Crop yield inference from satellite imagery: a new dataset at the plot level
Conference
10th International Conference on Agricultural Statistics
Format: CPS Paper - ICAS 2026
Keywords: crop yield, earth-observation, machine learning, satellite imagery
Abstract
We build a new dataset from the results of a pilot experiment on crop yield prediction, resulting from a cooperation between agricultural statisticians and the French national center for space studies (CNES) [1] [2]. We trained an XGBoost model to predict yield from a sample survey, on features from Sentinel 2 and meteorological data. We then use the model to build a dataset of predicted yield for all France at the plot level. Crops with an out-of-sample R² at plot level above 0.8 are selected, including wheat, maize and rapeseed : the model is best on the most common crops.
The features are monthly averages, minimum and maximum of radiometric indices (ndvi, ndwi, etc.) computed from calibrated and corrected Sentinel 2 imagery. Additional features include geographic data (coordinates, slope, orientation, altitude) and meteorological data (monthly indicators such as growing degree days, cumulative rain, etc.). The model is trained on five years (2017-2021) of the individual data from a yearly statistical survey on agricultural yield for major crops, “Terres labourables” (“arable lands”), with a representative sample of about 17000 farmers each year, with high geographical coverage. Yields are known only at the farm scale, not the field scale, and survey respondents exhibit a rounding behaviour in their responses. However, we can leverage a bigger training sample than related literature [3] thanks to the direct access to yield survey individual data. As a result, the limits of the training data might impose a ceiling on measured model accuracy not far above our current, good, metrics. Further progress might need more detailed training data.
We report various performance metrics on same-year test sets and following-year yield. As an economic forecast tool, the model has good results at the plot level but the aggregated results are not as good as our (classic) forecasting surveys, probably because the training data has too little historical depth for the model to efficiently learn year-to-year fluctuation.

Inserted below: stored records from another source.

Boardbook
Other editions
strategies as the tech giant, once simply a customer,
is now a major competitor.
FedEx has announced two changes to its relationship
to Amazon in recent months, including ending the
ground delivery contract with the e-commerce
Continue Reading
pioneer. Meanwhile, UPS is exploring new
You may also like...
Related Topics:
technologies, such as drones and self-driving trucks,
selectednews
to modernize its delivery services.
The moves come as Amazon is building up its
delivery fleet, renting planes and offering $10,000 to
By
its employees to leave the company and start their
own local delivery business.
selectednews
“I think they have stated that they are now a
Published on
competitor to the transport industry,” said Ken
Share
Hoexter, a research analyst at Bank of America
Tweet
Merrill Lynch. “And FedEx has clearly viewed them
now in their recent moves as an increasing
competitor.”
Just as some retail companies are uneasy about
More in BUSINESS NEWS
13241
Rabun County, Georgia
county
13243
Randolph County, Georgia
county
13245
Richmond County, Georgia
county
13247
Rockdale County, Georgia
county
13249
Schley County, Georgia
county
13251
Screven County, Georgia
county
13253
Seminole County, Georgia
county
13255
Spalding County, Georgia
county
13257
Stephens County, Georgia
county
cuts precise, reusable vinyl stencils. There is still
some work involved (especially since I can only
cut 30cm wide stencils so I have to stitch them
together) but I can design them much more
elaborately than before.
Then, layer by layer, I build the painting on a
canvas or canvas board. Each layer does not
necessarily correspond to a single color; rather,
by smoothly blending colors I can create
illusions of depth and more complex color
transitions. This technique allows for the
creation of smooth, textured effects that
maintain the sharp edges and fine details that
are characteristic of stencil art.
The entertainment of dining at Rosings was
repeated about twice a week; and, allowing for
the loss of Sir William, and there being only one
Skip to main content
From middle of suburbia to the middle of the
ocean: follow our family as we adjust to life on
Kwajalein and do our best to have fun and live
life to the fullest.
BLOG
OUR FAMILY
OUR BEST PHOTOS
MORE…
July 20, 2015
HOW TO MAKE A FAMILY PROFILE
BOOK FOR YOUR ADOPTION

In same-year extrapolation however, the model is stronger at plot level prediction and very good on aggregate values. We choose to focus on same-year extrapolation.

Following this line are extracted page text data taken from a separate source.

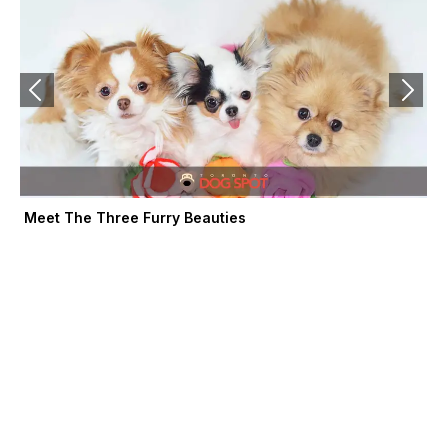
-
r
m
f
Meet The Three Furry Beauties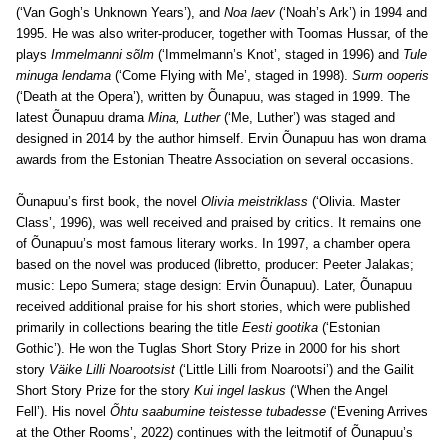
(‘Van Gogh’s Unknown Years’), and
Noa laev
(‘Noah’s Ark’) in 1994 and
1995. He was also writer-producer, together with Toomas Hussar, of the
plays
Immelmanni sõlm
(‘Immelmann’s Knot’, staged in 1996) and
Tule
minuga lendama
(‘Come Flying with Me’, staged in 1998).
Surm ooperis
(‘Death at the Opera’), written by Õunapuu, was staged in 1999. The
latest Õunapuu drama
Mina, Luther
(‘Me, Luther’) was staged and
designed in 2014 by the author himself. Ervin Õunapuu has won drama
awards from the Estonian Theatre Association on several occasions.
Õunapuu’s first book, the novel
Olivia meistriklass
(‘Olivia. Master
Class’, 1996), was well received and praised by critics. It remains one
of Õunapuu’s most famous literary works. In 1997, a chamber opera
based on the novel was produced (libretto, producer: Peeter Jalakas;
music: Lepo Sumera; stage design: Ervin Õunapuu). Later, Õunapuu
received additional praise for his short stories, which were published
primarily in collections bearing the title
Eesti gootika
(‘Estonian
Gothic’). He won the Tuglas Short Story Prize in 2000 for his short
story
Väike Lilli Noarootsist
(‘Little Lilli from Noarootsi’) and the Gailit
Short Story Prize for the story
Kui ingel laskus
(‘When the Angel
Fell’).
His novel
Õhtu saabumine teistesse tubadesse
(‘Evening Arrives
at the Other Rooms’, 2022) continues with the leitmotif of Õunapuu’s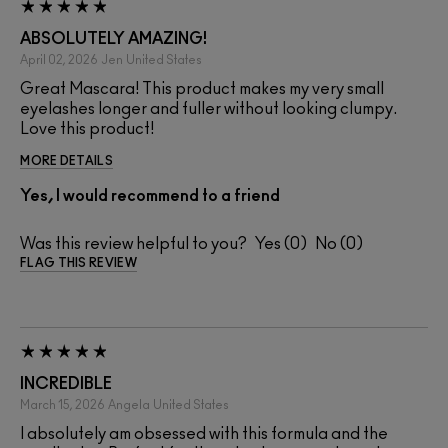
ABSOLUTELY AMAZING!
April 02, 2026
Jen
United States
Great Mascara! This product makes my very small
eyelashes longer and fuller without looking clumpy.
Love this product!
MORE DETAILS
Yes, I would recommend to a friend
Was this review helpful to you?
0
0
FLAG THIS REVIEW
INCREDIBLE
March 15, 2026
Angela
United States
I absolutely am obsessed with this formula and the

The new dataset has three main applications:
1- Easier data dissemination. The original survey is protected for statistical confidentiality and data access is very restricted. Data are publicly disseminated only at an aggregate level (crop type and NUTS3 averages). Plot level confidential data is difficult to anonymize because the geometry and coordinates of a given plot can lead to re-identification. Our dataset contains approximated values for the yields of each survey respondent, inferred from a model not trained on this respondent’s answers. This allows for the dissemination of detailed, plot-level but noisy yield without the restriction imposed on the original, confidential survey data. Targeted users are researchers in agronomics and agricultural statistics.
2- Extrapolation for all France at plot level. We apply the model to all plots for selected crops in France, expanding the size of the dataset by an order of magnitude over the original sample survey dataset. This will allow for new use cases leveraging the exhaustivity of the data. In particular, it is difficult to match individual data from different sample surveys when the samples are not coordinated, because the sample rates compound and the matched set is very small. With an exhaustive extrapolation, it becomes possible to match predicted yield to other data from any source, including for small samples, low frequency phenomena or local analysis.

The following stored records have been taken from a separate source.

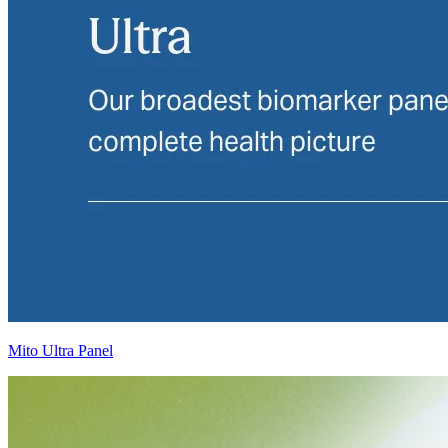
Mito Ultra Panel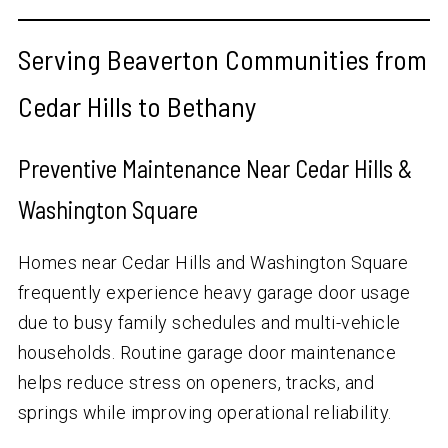
Serving Beaverton Communities from
Cedar Hills to Bethany
Preventive Maintenance Near Cedar Hills &
Washington Square
Homes near Cedar Hills and Washington Square
frequently experience heavy garage door usage
due to busy family schedules and multi-vehicle
households. Routine garage door maintenance
helps reduce stress on openers, tracks, and
springs while improving operational reliability.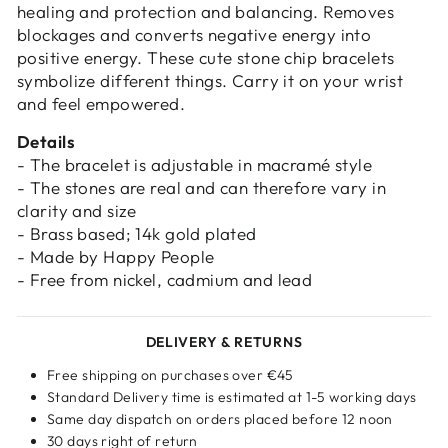
healing and protection and balancing. Removes
Login required
blockages and converts negative energy into
positive energy. These cute stone chip bracelets
Log in to your account to add products to
symbolize different things. Carry it on your wrist
your wishlist and view your previously saved
and feel empowered.
items.
Details
Login
- The bracelet is adjustable in macramé style
- The stones are real and can therefore vary in
clarity and size
- Brass based; 14k gold plated
- Made by Happy People
- Free from nickel, cadmium and lead
DELIVERY & RETURNS
Free shipping on purchases over €45
Standard Delivery time is estimated at 1-5 working days
Same day dispatch on orders placed before 12 noon
30 days right of return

3- Auxiliary data for sampling and estimation. The model is trained on a sample survey. In return, the results can feed the sampling strategy and improve the survey’s accuracy. The comparison between the aggregated predicted yield in sampled plots and in the overall universe of plots informs on the quality of the sampling. The predicted yield can be used for post-stratification, ensuring the weighted sample is representative of the overall predicted yield, or directly for stratified sampling. Finally, sampling can target the units with the higher prediction error to focus on the information most complementary to the satellite model.
Finally, we discuss our goal to put this work into production: retraining models on new years of satellite and survey data, producing new yearly dataset of predicted yield at plot level, and improving the statistical survey accuracy.
[1] INGLADA, Jordi. Exploitation de l'enquête TERLAB pour l'estimation du rendement des cultures à la parcelle à partir de séries temporelles Sentinel-2. Phd thesis, CESBIO, 2020.
[2] BABET Damien, BALLET Bertrand, QUEYRUT Olivier, DUTHOIT Thomas, CHAPUIS Thierry, NARRAU Antoine, Prediction of crop yields at field scale from earth observation data, NTTS 2025 poster, 2025
[3] ZHAO, Yan, POTGIETER, Andries B., ZHANG, Miao, et al. Predicting wheat yield at the field scale by combining high-resolution Sentinel-2 satellite imagery and crop modelling. Remote Sensing, 2020, vol. 12, no 6, p. 1024.